Я не стал бить её, по крайней, пока. В конце концов, она ещё оставалась свободной женщиной. В этот момент надсмотрщик, где-то впереди, снова взмахнул плетью. Похоже, этот звук вывел блондинку из ступора.

— Я прошу прощения! — вскрикнула она.

— Ты просишь прощения у кого? — уточнил я.

— Я прошу прощения, Господин! — исправилась женщина, и я опустил руку.

Я решил, что для неё было бы полезно привыкать к таким выражениям. Она по-прежнему стояла подняв руки, которыми она, как могла в наручниках, надеялась защититься от удар, который я был готов нанести, но не нанёс.
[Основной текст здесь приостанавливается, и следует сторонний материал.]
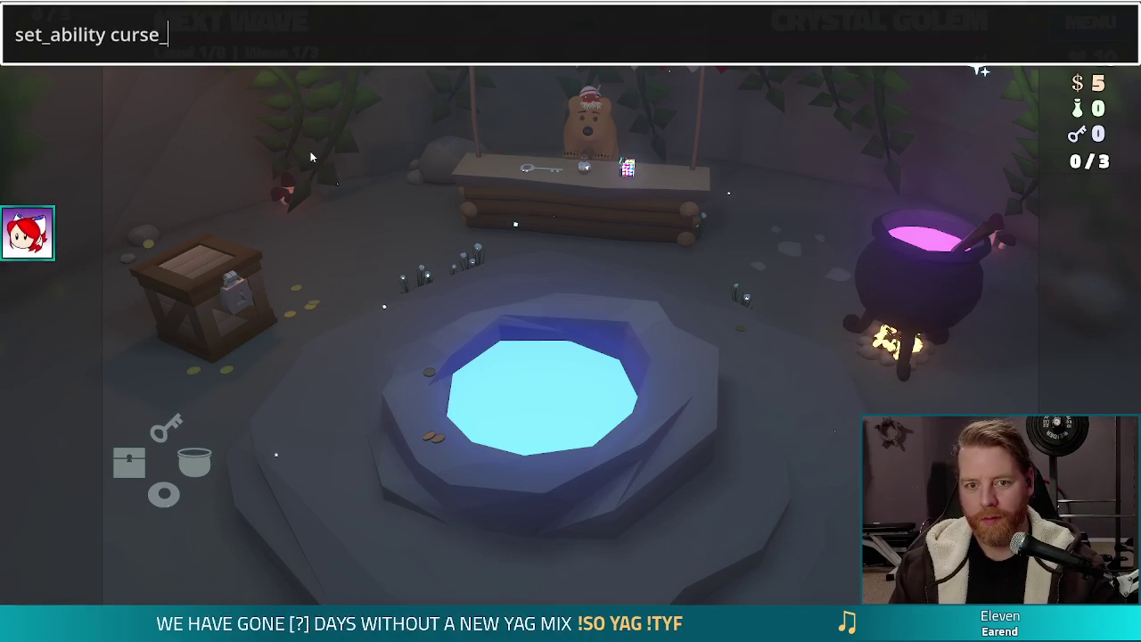
type("temperance")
— Опусти руки, — приказал я.

— Да, Господин, — уже легче выговорила женщина.

— Выпрямись. Плечи назад.

— Да, Господин, — повторила она.

Я окинул её оценивающим взглядом. У этой красотки на тыльной стороне запястий росли крошечные тонкие рыжие волоски. Было видно, как эта тонкая позолота, лёгкой пылью покрывающая её руки скрывается под тёмным сомкнутым железом. Изгибы её фигуры не могли не радовать глаз. На мой взгляд, она должна была принести хорошую прибыль работорговцу. Блондинка, казалось, физически ощутила мой острый исследующий её взгляд. Она встала ещё прямее, став при этом ещё привлекательнее. Да, подумал я про себя, она начинает кое-что понимать. Несомненно, со временем она вполне преуспеет у рабского кольца мужчины. Плеть снова расколола воздух, на сей раз гораздо ближе. Надсмотрщик постепенно приближался к нам, останавливаясь то тут, то там. Другой человек, шедший рядом с ним, проверяя наручники и замки, усмехнулся и довольным голосом проговорил:

— Бусины, нанизанные на шнурок.

Это было прозрачным намёком на «ожерелье работорговца», как зачастую называют караван рабынь. Безусловно, женщины на этой цепи, поскольку они пока оставались просто свободными женщинами, были названы им со своеобразным юмором и в довольно невежливой манере, «бусинами» и не «бриллиантами». Однако мой опыт мне подсказывал, что не пройдёт и нескольких месяцев и те же самые женщины, должным образом прирученные, выдрессированные, обученные и приведённые в контакт с их самой глубинной и фундаментальной сущностью, точно так же, и тем же способом, как и другие рабыни, станут настоящими «бриллиантами».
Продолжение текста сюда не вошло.